### Supplied passage
....
Economics is not about money as much as happiness, and trying to get as much happiness as we can from our scarce resources (money and time). That’s why, if we take “the fullness of life” into account, it’s possible to understand how “poor” people living in “backwards” villages can be happier than the rich folks living in exciting cities 😉

Interesting stuff

  1. Corruption (n.): The abuse of public office for private gain. See also: Trump pardoning convicted felon who “donated” $$ to him (video). Rule of law, RIP.
  2. And there’s more (of course — I am only scratching the surface of Trump’s war on America): On March 27, 2025, President Donald Trump signed an executive order aimed at reshaping the Smithsonian Institution… The order targets funding for programs that Trump claims contain “divisive narratives” and “improper ideology” … The order directs the Smithsonian to prioritize exhibits that “celebrate American heroes” and “promote patriotic education.” Double-plus good!
  3. Listen: Nick Denton’s Big Bet against the United States
  4. Nice resource! Resources, Rights and Cooperation: A Sourcebook on Property Rights and Collective Action for Sustainable Development [PDF]
  5. Listen: Sheilagh Ogilvie on Epidemics, Guilds, and the Persistence of Bad Institutions
  6. Trump loves fossil fuels and has changed policy to subsidize them, so banks are piling in with cheap finance, to make sure that the world is fucked.
  7. Damn, I didn’t see this coming, but there’s some logic to recent actions and statements: Is Silicon Valley Turning Fascist?
  8. Wow. Trump’s “tariff economics” are incredibly stupid.

Review: Moving Pictures

This 1990 book is the 10th in the 42-book Discworld series by Terry Prachett.
....
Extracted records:
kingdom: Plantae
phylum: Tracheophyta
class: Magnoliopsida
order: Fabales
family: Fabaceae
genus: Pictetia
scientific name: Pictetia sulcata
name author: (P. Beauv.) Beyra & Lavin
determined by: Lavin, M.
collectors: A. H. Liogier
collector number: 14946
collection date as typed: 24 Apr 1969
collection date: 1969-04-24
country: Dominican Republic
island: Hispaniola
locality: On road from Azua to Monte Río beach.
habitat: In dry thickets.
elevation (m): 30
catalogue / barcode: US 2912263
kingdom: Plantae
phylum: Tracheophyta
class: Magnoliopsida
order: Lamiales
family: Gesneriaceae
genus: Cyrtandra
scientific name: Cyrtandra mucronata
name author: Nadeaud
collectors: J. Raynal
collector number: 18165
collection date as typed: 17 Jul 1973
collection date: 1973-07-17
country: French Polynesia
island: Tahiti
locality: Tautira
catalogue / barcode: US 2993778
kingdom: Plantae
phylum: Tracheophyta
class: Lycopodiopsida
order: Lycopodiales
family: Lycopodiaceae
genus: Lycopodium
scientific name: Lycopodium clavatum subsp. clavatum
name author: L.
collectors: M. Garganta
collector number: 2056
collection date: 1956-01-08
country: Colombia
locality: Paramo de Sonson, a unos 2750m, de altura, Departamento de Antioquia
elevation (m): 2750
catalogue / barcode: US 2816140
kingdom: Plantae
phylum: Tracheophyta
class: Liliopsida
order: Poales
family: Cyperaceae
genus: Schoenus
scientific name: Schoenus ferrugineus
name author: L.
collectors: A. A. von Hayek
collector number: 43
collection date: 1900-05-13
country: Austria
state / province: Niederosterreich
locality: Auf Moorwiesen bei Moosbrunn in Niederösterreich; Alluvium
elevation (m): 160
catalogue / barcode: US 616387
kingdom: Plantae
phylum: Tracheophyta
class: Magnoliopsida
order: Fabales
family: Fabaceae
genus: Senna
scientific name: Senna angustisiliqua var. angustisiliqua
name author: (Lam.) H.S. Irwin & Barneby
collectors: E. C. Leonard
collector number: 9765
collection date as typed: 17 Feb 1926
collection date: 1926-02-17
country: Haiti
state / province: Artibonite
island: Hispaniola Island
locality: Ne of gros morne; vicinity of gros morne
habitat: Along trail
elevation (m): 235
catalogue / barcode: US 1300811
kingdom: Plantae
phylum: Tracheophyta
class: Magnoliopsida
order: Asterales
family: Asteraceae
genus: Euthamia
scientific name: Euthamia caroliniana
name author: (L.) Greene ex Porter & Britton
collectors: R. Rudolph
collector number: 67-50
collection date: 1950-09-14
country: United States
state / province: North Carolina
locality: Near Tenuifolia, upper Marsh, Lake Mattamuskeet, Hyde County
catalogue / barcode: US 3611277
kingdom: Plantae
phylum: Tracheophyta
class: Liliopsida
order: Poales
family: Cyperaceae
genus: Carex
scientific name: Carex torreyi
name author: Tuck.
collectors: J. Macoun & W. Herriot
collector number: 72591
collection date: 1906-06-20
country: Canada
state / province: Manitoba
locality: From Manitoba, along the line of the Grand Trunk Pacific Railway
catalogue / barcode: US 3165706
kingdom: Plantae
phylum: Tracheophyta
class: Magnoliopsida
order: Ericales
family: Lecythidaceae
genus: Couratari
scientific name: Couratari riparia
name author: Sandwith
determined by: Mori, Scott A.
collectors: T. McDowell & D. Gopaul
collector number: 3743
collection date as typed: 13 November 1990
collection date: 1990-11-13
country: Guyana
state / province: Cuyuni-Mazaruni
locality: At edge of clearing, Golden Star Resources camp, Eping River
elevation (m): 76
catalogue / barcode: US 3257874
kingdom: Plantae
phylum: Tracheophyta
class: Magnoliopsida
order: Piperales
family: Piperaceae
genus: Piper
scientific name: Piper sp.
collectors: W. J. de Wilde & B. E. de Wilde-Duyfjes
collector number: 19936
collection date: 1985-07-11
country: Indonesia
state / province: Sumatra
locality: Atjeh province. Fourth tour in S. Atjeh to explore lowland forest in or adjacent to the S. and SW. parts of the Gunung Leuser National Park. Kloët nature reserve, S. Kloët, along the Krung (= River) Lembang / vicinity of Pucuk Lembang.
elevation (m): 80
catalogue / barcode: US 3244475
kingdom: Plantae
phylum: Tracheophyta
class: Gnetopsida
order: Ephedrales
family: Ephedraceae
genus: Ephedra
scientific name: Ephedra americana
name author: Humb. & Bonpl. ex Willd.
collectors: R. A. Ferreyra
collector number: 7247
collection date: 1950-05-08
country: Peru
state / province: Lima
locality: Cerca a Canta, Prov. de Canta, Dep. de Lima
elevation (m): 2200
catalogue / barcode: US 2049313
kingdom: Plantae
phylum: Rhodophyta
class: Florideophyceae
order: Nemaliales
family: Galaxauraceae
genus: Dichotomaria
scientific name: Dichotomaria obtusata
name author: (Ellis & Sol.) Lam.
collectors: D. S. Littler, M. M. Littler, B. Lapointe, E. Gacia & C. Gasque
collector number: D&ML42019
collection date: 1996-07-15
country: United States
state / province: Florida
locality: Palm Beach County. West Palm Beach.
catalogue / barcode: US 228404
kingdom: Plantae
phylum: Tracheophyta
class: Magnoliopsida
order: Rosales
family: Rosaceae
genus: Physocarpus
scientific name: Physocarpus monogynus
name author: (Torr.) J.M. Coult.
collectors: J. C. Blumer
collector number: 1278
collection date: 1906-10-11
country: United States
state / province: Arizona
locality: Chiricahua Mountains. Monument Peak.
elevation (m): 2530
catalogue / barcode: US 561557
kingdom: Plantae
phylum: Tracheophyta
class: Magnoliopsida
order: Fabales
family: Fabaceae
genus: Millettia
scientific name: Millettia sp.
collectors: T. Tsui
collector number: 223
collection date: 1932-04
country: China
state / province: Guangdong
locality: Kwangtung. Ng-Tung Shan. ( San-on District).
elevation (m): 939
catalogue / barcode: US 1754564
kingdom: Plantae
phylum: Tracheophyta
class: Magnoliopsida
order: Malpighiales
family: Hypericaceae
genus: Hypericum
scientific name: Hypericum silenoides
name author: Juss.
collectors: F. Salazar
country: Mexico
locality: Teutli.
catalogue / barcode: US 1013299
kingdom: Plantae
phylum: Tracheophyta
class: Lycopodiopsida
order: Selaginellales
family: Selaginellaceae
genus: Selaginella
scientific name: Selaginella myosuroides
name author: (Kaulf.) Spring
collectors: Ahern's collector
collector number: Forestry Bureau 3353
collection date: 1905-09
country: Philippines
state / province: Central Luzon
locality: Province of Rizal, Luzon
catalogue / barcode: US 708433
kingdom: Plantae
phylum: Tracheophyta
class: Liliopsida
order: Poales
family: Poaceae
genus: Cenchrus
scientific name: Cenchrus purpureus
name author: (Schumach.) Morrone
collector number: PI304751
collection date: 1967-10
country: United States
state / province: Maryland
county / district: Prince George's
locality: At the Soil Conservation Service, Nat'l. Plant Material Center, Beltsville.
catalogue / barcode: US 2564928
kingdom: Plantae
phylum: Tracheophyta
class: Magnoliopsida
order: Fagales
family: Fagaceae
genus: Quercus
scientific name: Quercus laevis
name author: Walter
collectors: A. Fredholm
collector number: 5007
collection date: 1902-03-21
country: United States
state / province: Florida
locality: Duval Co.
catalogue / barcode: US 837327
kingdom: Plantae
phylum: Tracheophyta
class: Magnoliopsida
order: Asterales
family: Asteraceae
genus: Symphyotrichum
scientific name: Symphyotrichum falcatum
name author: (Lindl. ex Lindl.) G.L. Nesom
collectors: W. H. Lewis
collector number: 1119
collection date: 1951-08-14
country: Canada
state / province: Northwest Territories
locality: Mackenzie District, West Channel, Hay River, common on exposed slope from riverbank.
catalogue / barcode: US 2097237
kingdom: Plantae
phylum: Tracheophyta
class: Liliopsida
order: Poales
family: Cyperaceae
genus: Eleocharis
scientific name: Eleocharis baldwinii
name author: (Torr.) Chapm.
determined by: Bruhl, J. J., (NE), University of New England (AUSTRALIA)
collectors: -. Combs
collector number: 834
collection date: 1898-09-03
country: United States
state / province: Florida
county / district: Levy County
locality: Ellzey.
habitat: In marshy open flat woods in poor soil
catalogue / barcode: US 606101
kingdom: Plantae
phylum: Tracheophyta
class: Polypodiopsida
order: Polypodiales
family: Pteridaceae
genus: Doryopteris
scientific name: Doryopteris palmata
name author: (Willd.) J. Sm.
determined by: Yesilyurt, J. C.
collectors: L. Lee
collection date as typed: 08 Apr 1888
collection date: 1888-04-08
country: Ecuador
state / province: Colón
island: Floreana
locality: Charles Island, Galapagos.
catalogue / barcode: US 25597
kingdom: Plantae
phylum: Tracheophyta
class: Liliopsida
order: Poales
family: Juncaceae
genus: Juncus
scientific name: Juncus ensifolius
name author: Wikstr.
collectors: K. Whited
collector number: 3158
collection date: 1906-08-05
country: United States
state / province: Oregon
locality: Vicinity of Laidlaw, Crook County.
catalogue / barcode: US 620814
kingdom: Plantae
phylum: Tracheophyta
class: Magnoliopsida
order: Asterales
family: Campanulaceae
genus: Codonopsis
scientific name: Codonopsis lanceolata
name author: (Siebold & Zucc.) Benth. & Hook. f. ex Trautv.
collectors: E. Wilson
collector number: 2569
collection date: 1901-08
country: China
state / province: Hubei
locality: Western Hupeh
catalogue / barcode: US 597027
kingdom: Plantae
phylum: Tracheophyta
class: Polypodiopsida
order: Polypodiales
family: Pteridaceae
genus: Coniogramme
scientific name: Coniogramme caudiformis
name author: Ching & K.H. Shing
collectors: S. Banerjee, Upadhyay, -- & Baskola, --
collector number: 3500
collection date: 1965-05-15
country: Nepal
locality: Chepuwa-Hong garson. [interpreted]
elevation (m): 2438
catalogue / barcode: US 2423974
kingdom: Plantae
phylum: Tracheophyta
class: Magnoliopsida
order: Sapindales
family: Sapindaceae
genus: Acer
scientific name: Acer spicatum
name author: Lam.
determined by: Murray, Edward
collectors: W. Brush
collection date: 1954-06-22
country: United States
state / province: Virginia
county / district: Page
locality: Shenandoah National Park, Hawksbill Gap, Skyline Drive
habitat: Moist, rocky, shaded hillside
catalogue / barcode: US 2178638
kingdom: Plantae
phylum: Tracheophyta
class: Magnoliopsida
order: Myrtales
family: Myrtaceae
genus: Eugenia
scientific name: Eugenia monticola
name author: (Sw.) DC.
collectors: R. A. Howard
....
### Task statement
Extend the blog post on economics and Discworld past its final sentence, carrying on its review of Moving Pictures. These entries come from a different source than the blog post.

### Result of this task
I’m only “reviewing” it here because Prachett has so many wonderful perspectives. The plot of the book is the (re-)discovery of cinema at Holy Wood, which leads to hijinks.

So here you go!

  1. There’s a saying that all roads lead to Ankh-Morpork, greatest of Discworld cities. At least, there’s a saying that there’s a saying that all roads lead to Ankh-Morpork. And it’s wrong. All roads lead away from Ankh-Morpork, but sometimes people just walk along them the wrong way.
  2. Wizards were just as uncooperative, but they also were by nature hierarchical and competitive. They needed organization. What was the good of being a wizard of the Seventh Level if you didn’t have six other levels to look down on and the Eighth Level to aspire to? You needed other wizards to hate and despise.
  3. Look,” said Silverfish, “the whole area’s been deserted for centuries. There’s nothing there. No people, no gods, no nothing. Just lots of sunlight and land, waiting for us. It’s our chance, lads. We’re not allowed to make magic, we can’t make gold, we can’t even make a living—so let’s make moving pictures. Let’s make history!”
  4. Of course, it is very important to be sober when you take an exam. Many worthwhile careers in the street-cleansing, fruit-picking and subway-guitar-playing industries have been founded on a lack of understanding of this simple fact.
  5. Take up carpentry, why don’t you? Holy Wood always needs good wood butchers.
  6. The arrival of advertising: “And the sale of sausages leads you to believe you can make better moving pictures?” said Silverfish. “Anyone can sell sausages! Isn’t that so, Victor?” “Well…” said Victor, reluctantly. No one except Dibbler could possibly sell Dibbler’s sausages. “There you are, then,” said Silverfish. “The thing is,” said Victor, “that Mr. Dibbler can even sell sausages to people that have bought them off him before.” “That’s right!” said Dibbler. He beamed at Victor. “And a man who could sell Mr. Dibbler’s sausages twice could sell anything,” said Victor. 
  7. In the hot breathless darkness of a clapboard shack, Ginger Withel dreamed of red carpets and cheering crowds. And a grating. She kept coming back to a grating, in the dream, where a rush of warm air blew up her skirts…
  8. Where a thousand elephants want to go, boss, they don’t need no roads.
    Back to the Future came out in 1985.
  9. And the inhabitants had done something, some sort of unspeakable crime not just against Mankind or the gods but against the very nature of the universe itself, which had been so dreadful that it had sunk beneath the sea one stormy night. Only a few people had survived to carry to the barbarian peoples in the less-advanced parts of the Disc all the arts and crafts of civilization, such as usury and macrame.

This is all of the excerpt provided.